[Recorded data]
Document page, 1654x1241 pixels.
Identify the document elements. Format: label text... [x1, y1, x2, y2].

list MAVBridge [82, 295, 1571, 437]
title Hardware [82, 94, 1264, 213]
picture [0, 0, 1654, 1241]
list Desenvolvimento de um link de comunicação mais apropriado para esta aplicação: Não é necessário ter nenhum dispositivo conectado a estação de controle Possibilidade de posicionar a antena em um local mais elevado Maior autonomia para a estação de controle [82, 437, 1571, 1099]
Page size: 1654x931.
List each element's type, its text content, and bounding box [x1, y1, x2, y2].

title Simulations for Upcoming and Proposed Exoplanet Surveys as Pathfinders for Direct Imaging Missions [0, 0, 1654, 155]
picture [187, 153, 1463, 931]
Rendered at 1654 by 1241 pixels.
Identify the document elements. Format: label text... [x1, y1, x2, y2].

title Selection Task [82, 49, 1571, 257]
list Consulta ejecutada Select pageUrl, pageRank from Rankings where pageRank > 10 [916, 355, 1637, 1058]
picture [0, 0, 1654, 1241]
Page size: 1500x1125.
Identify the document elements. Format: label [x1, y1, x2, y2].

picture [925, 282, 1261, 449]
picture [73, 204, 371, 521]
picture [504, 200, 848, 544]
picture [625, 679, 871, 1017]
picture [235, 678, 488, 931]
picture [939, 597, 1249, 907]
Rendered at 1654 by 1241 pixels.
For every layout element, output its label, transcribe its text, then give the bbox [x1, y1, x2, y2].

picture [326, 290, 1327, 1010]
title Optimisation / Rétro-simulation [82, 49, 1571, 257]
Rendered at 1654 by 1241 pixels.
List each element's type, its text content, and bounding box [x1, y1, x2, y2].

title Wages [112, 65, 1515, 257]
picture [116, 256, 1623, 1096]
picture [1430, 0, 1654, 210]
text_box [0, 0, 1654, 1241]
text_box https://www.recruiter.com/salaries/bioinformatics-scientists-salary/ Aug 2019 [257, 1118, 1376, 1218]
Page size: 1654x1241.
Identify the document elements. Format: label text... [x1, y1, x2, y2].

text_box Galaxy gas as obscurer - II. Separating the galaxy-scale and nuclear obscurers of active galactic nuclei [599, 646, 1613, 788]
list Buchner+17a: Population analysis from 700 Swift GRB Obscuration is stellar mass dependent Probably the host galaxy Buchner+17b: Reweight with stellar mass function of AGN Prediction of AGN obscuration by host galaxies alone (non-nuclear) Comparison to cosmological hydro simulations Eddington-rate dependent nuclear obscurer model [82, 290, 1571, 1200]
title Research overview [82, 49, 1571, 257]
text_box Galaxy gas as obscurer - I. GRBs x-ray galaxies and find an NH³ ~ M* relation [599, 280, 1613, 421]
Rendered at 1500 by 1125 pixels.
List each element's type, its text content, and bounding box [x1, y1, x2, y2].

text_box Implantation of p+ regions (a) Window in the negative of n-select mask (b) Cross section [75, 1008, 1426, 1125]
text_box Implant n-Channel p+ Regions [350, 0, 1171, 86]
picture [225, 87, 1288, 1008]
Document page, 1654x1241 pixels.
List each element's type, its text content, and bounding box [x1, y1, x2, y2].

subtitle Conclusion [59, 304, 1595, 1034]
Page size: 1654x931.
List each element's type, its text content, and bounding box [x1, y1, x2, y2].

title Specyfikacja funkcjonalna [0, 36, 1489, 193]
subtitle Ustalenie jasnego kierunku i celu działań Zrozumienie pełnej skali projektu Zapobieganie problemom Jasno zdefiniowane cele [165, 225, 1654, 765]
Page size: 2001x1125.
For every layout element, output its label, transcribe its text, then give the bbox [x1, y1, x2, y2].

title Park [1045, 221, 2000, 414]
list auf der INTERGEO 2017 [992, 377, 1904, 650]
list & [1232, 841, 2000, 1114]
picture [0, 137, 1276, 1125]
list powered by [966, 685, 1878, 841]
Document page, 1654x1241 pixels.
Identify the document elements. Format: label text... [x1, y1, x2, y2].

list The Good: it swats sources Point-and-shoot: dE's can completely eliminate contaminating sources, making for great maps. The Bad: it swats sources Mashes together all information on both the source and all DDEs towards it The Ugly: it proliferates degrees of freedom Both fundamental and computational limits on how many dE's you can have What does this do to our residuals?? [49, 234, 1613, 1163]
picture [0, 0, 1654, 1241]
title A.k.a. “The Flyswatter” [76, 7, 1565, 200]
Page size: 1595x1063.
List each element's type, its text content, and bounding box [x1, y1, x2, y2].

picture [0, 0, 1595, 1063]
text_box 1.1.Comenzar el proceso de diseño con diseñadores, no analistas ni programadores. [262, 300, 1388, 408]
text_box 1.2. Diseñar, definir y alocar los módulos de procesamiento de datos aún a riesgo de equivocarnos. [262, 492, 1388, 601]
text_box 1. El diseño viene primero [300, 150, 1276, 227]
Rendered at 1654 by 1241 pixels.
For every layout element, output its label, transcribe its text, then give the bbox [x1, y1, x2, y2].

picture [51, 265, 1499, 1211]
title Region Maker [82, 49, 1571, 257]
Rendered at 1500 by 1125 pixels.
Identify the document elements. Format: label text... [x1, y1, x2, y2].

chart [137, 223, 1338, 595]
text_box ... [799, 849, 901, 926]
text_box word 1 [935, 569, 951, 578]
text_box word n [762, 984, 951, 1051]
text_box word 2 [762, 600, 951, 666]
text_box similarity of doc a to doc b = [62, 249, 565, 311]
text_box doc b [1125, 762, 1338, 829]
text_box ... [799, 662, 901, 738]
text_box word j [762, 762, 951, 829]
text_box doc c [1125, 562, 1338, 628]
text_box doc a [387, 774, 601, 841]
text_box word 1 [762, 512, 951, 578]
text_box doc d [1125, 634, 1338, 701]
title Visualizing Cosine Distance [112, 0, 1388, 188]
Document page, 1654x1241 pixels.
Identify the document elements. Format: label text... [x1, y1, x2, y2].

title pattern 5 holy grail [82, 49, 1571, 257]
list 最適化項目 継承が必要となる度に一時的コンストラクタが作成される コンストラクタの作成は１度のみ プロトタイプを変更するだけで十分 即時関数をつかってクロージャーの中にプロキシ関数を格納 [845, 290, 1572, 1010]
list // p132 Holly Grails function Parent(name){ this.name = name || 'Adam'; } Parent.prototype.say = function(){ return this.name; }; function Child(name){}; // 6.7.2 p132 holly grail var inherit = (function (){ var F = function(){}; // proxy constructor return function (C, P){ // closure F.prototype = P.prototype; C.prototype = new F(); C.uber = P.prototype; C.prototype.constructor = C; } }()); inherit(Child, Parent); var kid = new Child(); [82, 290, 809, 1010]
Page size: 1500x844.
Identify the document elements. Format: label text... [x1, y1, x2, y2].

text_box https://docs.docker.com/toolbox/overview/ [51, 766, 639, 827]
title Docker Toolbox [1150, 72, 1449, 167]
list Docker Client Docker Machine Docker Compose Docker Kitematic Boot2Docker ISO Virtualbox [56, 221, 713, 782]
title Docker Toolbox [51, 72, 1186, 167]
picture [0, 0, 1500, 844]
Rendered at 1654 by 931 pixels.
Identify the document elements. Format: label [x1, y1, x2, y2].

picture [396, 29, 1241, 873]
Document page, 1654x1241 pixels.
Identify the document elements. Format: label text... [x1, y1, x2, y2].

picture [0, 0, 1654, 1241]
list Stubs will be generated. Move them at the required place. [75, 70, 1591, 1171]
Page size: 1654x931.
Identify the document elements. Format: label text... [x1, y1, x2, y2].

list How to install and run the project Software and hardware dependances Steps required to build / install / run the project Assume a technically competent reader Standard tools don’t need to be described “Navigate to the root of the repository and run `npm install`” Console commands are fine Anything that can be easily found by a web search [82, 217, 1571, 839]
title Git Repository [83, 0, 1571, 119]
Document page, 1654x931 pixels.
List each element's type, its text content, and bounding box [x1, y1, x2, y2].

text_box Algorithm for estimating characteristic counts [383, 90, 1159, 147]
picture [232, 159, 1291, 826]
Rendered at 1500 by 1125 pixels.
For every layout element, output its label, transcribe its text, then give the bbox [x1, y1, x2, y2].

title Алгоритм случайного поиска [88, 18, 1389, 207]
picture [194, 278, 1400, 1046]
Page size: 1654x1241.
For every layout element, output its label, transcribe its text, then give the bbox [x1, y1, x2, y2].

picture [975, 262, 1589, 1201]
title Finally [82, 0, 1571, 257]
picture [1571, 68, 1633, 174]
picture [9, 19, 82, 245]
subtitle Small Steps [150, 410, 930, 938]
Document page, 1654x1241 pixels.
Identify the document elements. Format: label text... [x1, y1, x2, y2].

PROBLEM DETAILS: Transcribe the entries above word for word, everything from the line containing "Page size: 1595x1063." down to the line containing "text_box 1.1.Comenzar el", with both of those lines included.

WRITTEN RESPONSE:
Page size: 1595x1063.
List each element's type, its text content, and bounding box [x1, y1, x2, y2].

picture [0, 0, 1595, 1063]
text_box 1.1.Comenzar el proceso de diseño con diseñadores, no analistas ni programadores. [262, 300, 1388, 408]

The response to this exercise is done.